2026 IEEE International Conference on Acoustics, Speech, and Signal Processing

4-8 May 2026, Barcelona, Spain

Tutorials

All tutorials will be three hours in duration, excluding a 30-minute break, and will be held on Monday, May 4, prior to the main technical program. Tutorials require separate registration and are not included in the main conference registration.

Select

9:00 am 12:30 pm

Xie Chen, Kai Yu, Wei-Qiang Zhang, Min Ma, Yu Zhang

T1: Multilingual Speech Recognition and Synthesis

9:00 am 12:30 pm

Saurabh Sihag and Gonzalo Mateos

T2: Learning with Covariance Matrices: Foundations and Applications to Network Neuroscience

9:00 am 12:30 pm

Henk Wymeersch and Nuria González-Prelcic

T3: Distributed Integrated Sensing and Communication (DISAC): Foundations, Architectures, and Signal Processing Enablers

9:00 am 12:30 pm

Elvin Isufi, Samuel Rey, Bishwadeep Das and Geert Leus

T4: Signal Processing on and for Dynamic Graphs

9:00 am 12:30 pm

Osvaldo Simeone, Bipin Rajendran and Tianyi Chen

T5: Advances in Neuromorphic Computing: Models, Hardware, and Optimization

9:00 am 12:30 pm

Qu Qing, Yuxin Chen, Yuting Wei and Liyue Shen

T6: Harnessing Low Dimensionality in Diffusion Generative Modeling: From Theory to Practice

9:00 am 12:30 pm

Ali Tajer, Karthikeyan Shanmugam, Burak Varici and Emre Acartürk

T7: Causal Representation Learning

2:30 pm 6:30 pm

Bingcong Li, Georgios Giannakis and Yilang Zhang

T8: Low-Rank Adaptation Redux in Large Models

2:30 pm 6:00 pm

Sharon Gannot and Tal Rosewein

T9: Speech Enhancement in the Hearables Era: From Basics to Advanced Neural Methods

2:30 pm 6:00 pm

Stanley Chan

T10: Diffusion Models for Imaging and Vision

2:30 pm 6:00 pm

Matteo Nerini, Bruno Clerckx and Carlo Fischione

T11: Analog Computing for Signal Processing and Communications

2:30 pm 6:00 pm

Andrea Poltronieri, Xavier Serra, Dmitry Bogdanov, Martín Rocamora and Pablo Alonso-Jiménez

T13: Current Approaches to Computational Analysis of Music Audio Signals

2:30 pm 6:00 pm

Samuel Pinilla, Kumar Vijay Mishra, Brian Sadler

T14: Invex Optimization: Theory and Applications for Signal/Image Processing and Machine Learning

T1: Multilingual Speech Recognition and Synthesis

This tutorial provides a comprehensive overview of multilingual speech recognition (ASR) and speech synthesis (TTS), focusing on recent advances that enable scalable, language-agnostic speech technologies. It begins by motivating the need for multilingual systems to support global accessibility and linguistic diversity, followed by a review of the evolution from traditional monolingual approaches to modern deep learning and large-scale foundation models.

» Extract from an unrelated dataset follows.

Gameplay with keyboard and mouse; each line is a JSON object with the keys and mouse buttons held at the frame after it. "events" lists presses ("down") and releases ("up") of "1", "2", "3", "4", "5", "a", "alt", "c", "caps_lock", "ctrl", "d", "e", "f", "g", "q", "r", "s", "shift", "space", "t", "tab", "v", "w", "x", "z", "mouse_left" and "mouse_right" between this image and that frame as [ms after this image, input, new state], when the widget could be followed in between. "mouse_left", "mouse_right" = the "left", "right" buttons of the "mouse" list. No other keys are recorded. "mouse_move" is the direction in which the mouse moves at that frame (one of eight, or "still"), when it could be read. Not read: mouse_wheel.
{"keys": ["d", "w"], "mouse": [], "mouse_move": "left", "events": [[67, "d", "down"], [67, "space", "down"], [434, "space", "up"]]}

The tutorial covers key techniques such as self-supervised learning, cross-lingual transfer, and unified modeling frameworks, highlighting how these approaches improve performance in low-resource languages. It also examines the integration of ASR and TTS within joint frameworks, enabling more efficient and robust speech systems.

In addition, participants will be introduced to widely used datasets, benchmarks, and open-source toolkits for multilingual speech processing. The tutorial concludes with a discussion of current challenges—including data scarcity, language imbalance, and ethical considerations—and outlines emerging research directions in unified and multimodal speech technologies.

T2: Learning with Covariance Matrices: Foundations and Applications to Network Neuroscience

This tutorial presents a unified framework for learning with covariance matrices, bridging classical statistical methods and modern deep learning approaches. It begins by revisiting principal component analysis (PCA) and its limitations in handling high-dimensional, dynamic data, motivating the need for more robust and transferable models.

The tutorial introduces coVariance neural networks (VNNs), which interpret covariance matrices as graph-structured data and leverage tools from graph signal processing and graph neural networks. Key concepts include spectral representations, stability, and transferability, enabling reliable learning across heterogeneous settings.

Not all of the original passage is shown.